Here’s what the governor said he might do, if he can find the money:
- Dredge more of the lake sediment that is suffused with nutrients — phosphorous and nitrates from agricultural runoff — some of which will be disposed of elsewhere, some of which will be piled up at a different location in the same lake to create “wetland islands.”
- Kill more carp, because they stir up the aforementioned sediments and mix nutrients into the water.
- Filter more of the water flowing into the lake to remove nutrients.
- And, if possible — meaning that if someone somehow figures out how to raise, borrow or print the money — dump alum into the lake. Or some of the lake. Alum is a chemical that is supposed to lock up phosphorous in the water so the algae can’t use it, but when it was tested as a way to deal with Ohio’s problem, it failed.
So the governor proposes to dig up more — but not all — of the contaminated lake bottom, to filter some — but far from all — of the contaminated water flowing into the lake and to dump in some — but not all — of the lake a chemical that, demonstrably, does not work. All of this subject to his somehow, sometime, finding the money in a state facing an eight billion dollar budget deficit. And this is described as a “plan.”
In the governor’s announcement and the resulting media coverage, there was barely a mention of limiting the application of synthetic fertilizers or the spreading of manure, hardly a whisper about leaving buffer zones between fertilized fields and waterways, and no suggestion that feedlots ought to be responsible for their city-scale effluents. (Yes, there are federal programs that “encourage” buffer zones and wetland preservation. They offer $3,500 an acre to preserve or restore wetlands, where an acre of cropland bring three time that on the open market; and a princely $50 an acre to create buffer zones. But the programs don’t have any money anyway.)

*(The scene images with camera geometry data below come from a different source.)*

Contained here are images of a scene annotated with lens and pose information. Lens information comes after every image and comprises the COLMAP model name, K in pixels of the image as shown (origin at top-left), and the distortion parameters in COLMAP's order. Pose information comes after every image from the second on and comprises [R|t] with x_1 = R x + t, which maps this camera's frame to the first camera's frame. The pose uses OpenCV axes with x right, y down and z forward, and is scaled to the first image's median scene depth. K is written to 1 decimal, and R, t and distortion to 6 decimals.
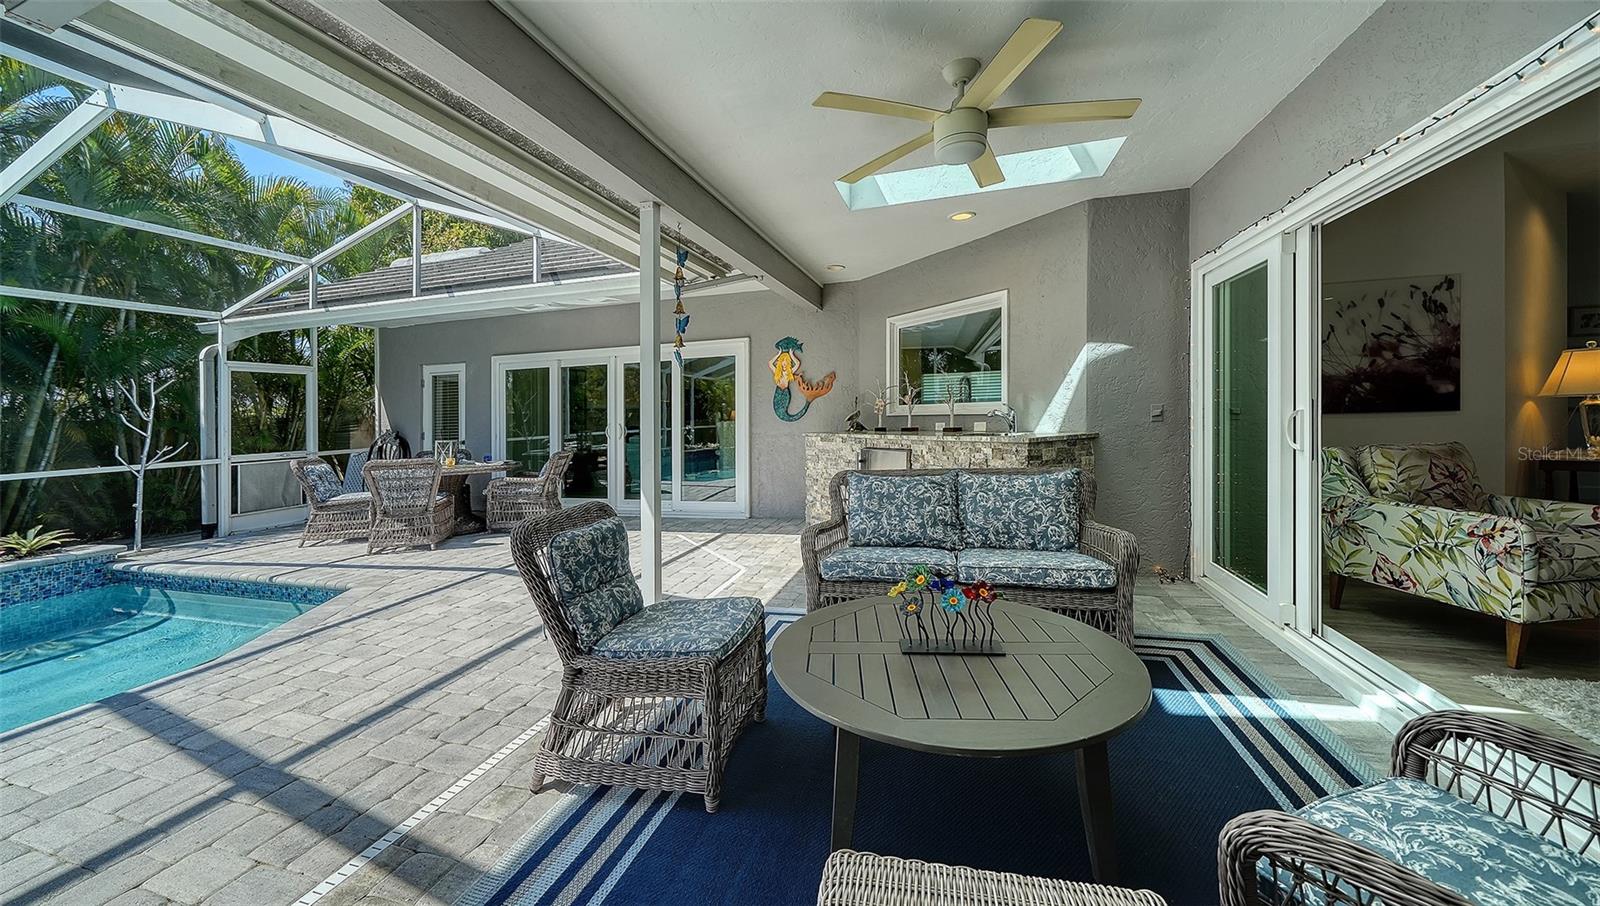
lens RADIAL K [[574.3, 0, 724.9], [0, 574.3, 465.7], [0, 0, 1]] dist [-0.000736, -0.000042]
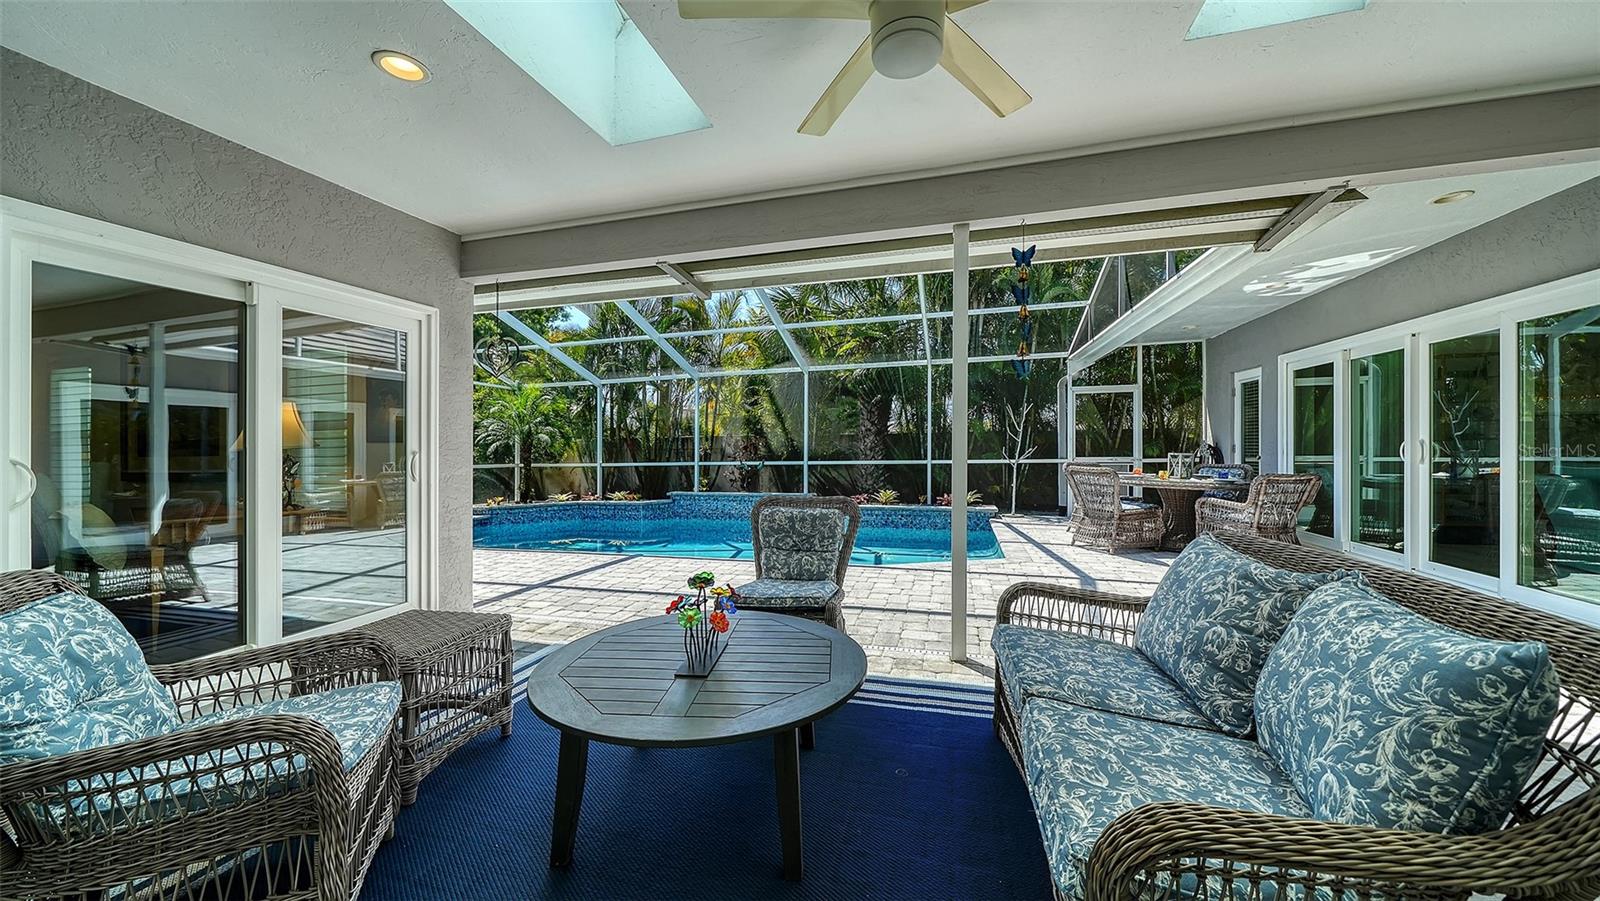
lens RADIAL K [[568.6, 0, 806.5], [0, 568.6, 456.9], [0, 0, 1]] dist [-0.000029, -0.000102]
pose [[0.035151, 0.051323, -0.998063, 0.460250], [-0.075089, 0.995993, 0.048572, -0.037924], [0.996557, 0.073236, 0.038864, 0.345955]]
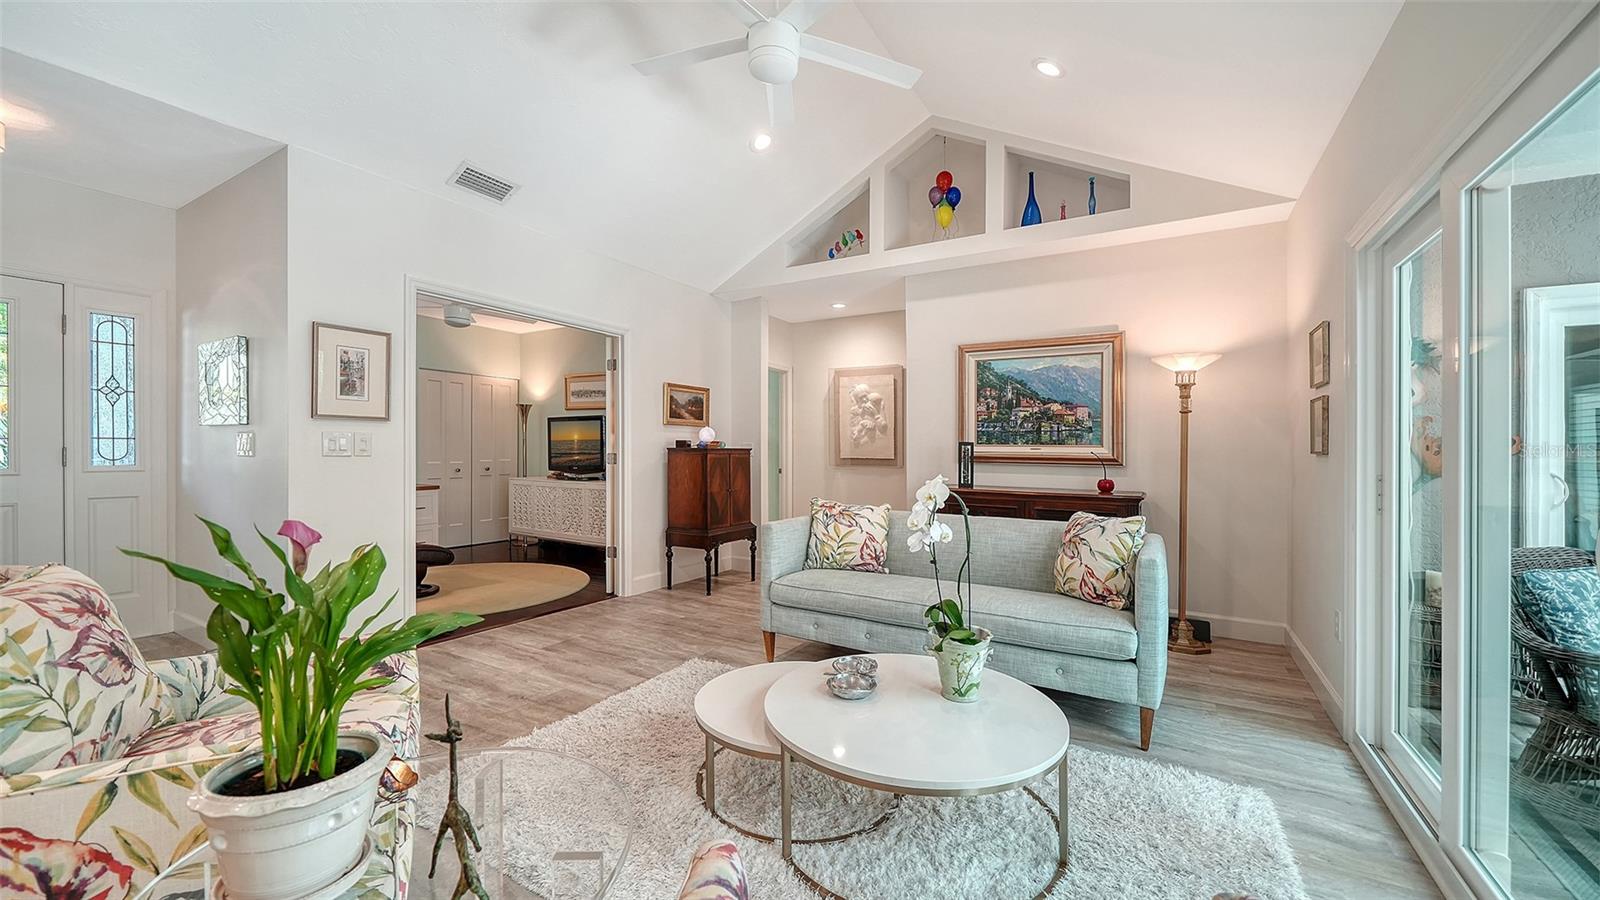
lens RADIAL K [[593.8, 0, 789.5], [0, 593.8, 446.7], [0, 0, 1]] dist [-0.000928, -0.000161]
pose [[-0.972888, 0.023696, 0.230061, 0.618886], [0.040087, 0.996958, 0.066837, -0.066861], [-0.227777, 0.074248, -0.970878, 0.519467]]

Governor Kasich may not understand biology, or comprehend what is about to happen to his state, but he certainly knows his politics. By proposing a flurry of expensive activity that can have no successful outcome he has generated scores of admiring headlines, has earned the approval of environmental organizations for taking a “first step” in the general direction of an eventual maybe solution, and yet he has not antagonized the industrial-ag people whose money he needs to get reelected. Does it get any better than this?
Meanwhile, in the words of Sean Logan, director of the Ohio Department of Natural Resources, “The clock is ticking. This lake is dying.”